Not many people know the truth of Cannery Row in Monterey in California.  Back then it was called Oceanview Avenue and it was the waterfront industrial wherein the Sardine factories that fed a nation were located.    Steinbeck captures that place and time in that semiannually Steinbeckian (yes that is a word now) manner.    Reading through the pages you find both charming and conniving characters, mysteries and fantasies, a reality of a place and time over fifty years ago that is long gone today.

John Steinbeck would not recognize the Cannery Row of today, though he bears part of the credit that inspired its transformation and popularization.  The other resident local that bears that distinction is the Monterey Bay Aquarium, which stands within the block radius of what Steinbeck WOULD recognize.

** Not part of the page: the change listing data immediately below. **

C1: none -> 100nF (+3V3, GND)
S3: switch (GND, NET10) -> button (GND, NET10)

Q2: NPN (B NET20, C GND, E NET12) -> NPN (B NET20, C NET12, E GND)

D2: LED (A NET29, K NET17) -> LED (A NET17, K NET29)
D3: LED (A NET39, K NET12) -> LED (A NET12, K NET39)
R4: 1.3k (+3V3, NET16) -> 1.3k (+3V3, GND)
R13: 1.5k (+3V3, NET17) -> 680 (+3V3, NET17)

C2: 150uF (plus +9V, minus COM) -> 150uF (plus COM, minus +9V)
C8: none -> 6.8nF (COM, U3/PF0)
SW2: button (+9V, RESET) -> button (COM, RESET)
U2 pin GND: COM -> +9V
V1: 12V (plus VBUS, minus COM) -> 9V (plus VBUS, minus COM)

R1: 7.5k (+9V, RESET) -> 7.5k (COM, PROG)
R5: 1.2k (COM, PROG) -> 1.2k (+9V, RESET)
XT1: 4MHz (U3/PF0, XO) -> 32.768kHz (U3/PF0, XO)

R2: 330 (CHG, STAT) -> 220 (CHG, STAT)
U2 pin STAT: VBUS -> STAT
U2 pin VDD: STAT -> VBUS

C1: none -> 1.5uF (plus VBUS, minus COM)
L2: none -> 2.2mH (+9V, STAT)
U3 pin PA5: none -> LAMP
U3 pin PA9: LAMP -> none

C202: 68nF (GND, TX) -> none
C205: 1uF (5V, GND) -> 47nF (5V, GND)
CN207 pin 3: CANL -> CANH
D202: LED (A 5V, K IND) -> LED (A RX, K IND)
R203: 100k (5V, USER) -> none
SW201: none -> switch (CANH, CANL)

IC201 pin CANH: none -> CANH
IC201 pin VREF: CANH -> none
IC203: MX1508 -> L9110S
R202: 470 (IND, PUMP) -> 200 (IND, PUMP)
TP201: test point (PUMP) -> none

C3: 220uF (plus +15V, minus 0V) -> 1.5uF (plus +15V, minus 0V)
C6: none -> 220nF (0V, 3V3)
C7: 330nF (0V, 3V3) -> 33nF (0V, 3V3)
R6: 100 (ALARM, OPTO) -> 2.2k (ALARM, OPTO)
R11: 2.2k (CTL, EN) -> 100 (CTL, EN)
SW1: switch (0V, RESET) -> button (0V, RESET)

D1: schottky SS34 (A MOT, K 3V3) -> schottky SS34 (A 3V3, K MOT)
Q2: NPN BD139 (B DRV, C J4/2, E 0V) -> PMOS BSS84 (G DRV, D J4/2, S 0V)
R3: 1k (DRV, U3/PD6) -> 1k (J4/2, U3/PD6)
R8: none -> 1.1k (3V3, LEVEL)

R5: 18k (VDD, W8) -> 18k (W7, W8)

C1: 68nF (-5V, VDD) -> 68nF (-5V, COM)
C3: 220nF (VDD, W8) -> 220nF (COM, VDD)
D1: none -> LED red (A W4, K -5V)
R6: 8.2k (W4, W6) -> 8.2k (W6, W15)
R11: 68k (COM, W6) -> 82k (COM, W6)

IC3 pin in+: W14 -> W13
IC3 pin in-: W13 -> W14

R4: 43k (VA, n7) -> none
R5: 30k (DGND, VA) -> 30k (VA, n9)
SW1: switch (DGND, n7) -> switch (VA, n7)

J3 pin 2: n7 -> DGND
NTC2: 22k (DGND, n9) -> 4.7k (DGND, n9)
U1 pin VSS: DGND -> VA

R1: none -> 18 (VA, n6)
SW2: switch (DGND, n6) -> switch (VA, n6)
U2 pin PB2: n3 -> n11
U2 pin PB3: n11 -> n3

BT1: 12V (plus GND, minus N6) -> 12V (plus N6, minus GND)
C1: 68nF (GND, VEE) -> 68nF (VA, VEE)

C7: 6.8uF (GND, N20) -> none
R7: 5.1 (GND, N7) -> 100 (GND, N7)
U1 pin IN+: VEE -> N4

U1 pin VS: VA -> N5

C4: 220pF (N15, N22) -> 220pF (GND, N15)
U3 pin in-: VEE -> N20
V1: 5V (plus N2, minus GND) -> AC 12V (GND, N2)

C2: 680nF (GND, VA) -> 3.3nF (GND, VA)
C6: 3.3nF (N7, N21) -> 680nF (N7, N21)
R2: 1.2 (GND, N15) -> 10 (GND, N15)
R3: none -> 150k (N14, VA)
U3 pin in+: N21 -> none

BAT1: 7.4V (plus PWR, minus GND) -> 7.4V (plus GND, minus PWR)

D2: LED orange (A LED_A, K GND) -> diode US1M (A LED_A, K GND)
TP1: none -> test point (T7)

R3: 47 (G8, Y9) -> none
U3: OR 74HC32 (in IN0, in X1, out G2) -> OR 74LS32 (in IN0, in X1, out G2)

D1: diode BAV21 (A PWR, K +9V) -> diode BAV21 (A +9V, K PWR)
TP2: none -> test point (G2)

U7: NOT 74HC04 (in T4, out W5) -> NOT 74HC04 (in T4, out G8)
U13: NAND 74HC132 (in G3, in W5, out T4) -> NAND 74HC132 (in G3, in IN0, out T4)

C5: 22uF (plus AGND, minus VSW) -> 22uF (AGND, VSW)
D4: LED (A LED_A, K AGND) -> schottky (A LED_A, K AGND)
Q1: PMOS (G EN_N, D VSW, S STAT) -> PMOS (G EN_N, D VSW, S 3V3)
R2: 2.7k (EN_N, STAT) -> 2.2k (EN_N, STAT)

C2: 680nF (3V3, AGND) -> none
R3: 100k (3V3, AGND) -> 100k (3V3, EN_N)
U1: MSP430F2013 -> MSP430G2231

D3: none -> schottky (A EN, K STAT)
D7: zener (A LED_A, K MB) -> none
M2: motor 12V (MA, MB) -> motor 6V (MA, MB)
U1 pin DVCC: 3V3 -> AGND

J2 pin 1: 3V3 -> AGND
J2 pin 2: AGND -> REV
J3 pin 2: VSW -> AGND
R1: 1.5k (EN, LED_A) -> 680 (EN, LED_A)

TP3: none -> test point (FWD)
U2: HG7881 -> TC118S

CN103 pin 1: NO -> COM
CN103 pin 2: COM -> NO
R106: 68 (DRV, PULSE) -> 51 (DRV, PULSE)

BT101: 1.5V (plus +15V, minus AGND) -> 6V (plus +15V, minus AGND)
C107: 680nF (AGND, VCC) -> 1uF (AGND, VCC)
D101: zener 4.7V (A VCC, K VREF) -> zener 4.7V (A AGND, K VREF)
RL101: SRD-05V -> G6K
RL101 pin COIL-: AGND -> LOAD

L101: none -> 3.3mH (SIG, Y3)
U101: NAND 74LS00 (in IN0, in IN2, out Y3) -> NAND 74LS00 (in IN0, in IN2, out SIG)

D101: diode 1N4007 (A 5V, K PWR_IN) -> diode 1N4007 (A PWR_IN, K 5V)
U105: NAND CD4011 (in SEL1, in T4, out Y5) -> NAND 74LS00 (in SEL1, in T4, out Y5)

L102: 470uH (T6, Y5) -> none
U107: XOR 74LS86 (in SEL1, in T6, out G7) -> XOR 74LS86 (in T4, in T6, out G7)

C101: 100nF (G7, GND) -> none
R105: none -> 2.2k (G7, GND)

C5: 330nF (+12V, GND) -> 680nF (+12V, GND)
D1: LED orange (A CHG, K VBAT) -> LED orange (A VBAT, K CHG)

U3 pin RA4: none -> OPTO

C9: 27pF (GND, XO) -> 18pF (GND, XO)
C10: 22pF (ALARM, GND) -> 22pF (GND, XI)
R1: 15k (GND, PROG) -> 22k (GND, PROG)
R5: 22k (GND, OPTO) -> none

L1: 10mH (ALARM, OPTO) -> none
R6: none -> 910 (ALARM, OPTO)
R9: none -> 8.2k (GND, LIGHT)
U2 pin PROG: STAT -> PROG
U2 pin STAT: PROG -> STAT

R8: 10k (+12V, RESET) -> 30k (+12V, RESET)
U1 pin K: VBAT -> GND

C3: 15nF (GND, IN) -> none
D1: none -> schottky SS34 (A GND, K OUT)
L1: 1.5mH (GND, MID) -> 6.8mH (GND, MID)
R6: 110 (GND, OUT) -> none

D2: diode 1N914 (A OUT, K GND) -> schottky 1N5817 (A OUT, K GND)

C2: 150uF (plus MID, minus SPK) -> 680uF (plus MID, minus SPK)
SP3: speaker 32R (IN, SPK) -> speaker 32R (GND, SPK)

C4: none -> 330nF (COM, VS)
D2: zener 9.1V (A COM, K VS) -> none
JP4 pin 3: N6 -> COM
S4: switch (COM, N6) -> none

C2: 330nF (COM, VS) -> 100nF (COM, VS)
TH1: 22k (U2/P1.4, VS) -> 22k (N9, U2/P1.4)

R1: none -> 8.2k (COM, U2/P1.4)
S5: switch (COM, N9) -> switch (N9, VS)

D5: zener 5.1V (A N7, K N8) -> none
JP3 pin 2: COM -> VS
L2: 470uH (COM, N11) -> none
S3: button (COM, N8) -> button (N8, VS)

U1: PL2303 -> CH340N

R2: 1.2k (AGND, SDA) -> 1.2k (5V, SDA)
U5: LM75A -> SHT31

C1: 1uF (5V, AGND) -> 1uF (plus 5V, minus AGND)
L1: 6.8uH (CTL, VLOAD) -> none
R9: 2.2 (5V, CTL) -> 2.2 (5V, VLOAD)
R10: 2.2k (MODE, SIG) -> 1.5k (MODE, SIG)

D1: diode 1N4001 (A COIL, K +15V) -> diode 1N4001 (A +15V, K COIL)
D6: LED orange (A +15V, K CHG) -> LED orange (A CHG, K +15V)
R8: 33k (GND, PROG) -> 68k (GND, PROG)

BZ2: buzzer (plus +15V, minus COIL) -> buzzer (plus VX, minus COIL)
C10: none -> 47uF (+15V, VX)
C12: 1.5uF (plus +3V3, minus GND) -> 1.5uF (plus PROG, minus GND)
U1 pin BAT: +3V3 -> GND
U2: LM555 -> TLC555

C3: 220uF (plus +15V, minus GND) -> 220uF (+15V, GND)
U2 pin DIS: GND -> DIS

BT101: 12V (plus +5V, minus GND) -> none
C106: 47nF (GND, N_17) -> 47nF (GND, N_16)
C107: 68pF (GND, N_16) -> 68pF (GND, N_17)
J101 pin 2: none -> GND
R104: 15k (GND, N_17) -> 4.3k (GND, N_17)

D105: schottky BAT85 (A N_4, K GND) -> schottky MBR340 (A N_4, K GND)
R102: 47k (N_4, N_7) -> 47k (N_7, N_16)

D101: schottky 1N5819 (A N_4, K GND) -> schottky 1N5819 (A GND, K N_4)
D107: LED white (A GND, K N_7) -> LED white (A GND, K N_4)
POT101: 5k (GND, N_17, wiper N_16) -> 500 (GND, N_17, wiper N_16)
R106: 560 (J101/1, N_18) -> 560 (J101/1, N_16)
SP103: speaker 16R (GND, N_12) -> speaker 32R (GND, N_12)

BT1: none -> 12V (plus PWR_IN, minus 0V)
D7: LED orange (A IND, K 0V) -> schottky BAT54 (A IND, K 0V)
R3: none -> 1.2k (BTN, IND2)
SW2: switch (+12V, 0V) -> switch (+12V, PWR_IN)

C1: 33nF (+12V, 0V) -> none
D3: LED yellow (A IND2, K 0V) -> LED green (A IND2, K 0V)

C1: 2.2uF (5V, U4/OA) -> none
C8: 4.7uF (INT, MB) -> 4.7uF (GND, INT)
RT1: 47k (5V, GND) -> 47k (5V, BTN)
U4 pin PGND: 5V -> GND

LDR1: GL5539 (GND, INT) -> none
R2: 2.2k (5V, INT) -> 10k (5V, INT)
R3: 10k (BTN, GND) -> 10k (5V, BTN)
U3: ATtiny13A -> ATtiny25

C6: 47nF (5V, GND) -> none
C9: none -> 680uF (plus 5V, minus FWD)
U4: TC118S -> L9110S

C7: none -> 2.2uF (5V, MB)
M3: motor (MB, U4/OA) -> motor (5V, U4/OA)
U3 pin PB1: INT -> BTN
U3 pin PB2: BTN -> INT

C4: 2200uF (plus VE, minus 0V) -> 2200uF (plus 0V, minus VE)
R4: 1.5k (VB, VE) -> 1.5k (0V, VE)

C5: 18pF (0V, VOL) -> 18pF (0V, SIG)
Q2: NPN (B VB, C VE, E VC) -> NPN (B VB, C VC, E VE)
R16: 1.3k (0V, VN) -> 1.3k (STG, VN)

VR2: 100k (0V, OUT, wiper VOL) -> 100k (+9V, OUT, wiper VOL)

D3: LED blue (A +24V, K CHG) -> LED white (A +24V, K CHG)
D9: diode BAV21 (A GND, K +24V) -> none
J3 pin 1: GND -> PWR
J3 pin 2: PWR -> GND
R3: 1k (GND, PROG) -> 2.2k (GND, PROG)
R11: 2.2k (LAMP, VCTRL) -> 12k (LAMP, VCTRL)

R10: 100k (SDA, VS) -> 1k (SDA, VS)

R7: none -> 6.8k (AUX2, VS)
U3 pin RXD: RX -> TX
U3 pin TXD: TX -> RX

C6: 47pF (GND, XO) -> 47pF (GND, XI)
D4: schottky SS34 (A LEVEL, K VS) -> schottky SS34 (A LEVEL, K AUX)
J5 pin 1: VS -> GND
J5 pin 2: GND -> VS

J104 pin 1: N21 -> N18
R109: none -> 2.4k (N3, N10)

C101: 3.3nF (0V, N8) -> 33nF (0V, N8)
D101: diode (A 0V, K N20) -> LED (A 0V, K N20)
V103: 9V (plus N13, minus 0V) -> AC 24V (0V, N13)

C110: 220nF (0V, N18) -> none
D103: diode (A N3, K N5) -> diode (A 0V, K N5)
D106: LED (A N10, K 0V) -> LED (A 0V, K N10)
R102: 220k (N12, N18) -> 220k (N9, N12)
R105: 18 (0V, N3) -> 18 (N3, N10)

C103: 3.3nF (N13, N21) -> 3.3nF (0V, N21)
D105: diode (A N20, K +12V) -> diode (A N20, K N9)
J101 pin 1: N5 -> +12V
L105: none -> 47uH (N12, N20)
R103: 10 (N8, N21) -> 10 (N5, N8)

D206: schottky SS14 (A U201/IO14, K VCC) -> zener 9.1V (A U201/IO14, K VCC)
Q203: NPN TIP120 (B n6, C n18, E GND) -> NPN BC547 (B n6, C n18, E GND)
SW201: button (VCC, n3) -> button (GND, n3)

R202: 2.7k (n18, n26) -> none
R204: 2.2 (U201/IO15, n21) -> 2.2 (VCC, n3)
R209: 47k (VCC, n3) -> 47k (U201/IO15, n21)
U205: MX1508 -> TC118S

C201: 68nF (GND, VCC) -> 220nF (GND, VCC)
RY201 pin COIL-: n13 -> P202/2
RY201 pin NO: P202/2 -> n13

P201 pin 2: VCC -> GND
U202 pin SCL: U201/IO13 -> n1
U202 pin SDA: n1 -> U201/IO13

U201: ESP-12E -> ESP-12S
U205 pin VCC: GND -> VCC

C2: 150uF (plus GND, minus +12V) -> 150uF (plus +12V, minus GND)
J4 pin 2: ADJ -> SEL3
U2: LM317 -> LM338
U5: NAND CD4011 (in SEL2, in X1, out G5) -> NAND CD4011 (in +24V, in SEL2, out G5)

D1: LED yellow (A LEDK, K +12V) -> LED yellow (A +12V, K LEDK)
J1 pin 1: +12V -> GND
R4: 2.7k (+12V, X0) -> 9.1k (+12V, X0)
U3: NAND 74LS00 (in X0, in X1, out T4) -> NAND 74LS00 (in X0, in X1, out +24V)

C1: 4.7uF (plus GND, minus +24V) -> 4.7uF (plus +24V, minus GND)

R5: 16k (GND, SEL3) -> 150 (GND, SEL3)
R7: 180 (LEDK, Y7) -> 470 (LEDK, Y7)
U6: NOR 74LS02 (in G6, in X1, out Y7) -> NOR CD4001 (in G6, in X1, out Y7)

John is one of my heroes when it comes to descriptive writing, along with Ray Bradbury and Herman Melville.    When I was in high school I tried to practice both their ways of writing, and with Bradbury I had some success.   Steinbeck remained elusive, but he continued to inspire so much so that when it was time to go to college, I chose to attend university at Cal State Monterey Bay.  There were other reasons going there of course, but being in proximity to Steinbeck country was one of the biggest ones.

I  got to see a transformation of Cannery Row in my years there.  I have fond memories of the way it used to be, though even that way is not familiar to the Steinbeck description.  The largest transformation happened when I was long gone, graduated and moved back home.  I didn't see the change coming.

Recently I came back once more, on a busy summer Monday, to retrace my steps and the steps of Steinbeck on Cannery Row.   I hope to share these experiences, along with pictures in a few future blog posts.   My hope is to enlighten others and share a passion for a place and time long gone.  My own retrospective on Cannery Row, that poem and stink, the grating noise and quality of light, the habit and tone, the nostalgia ... and the dream.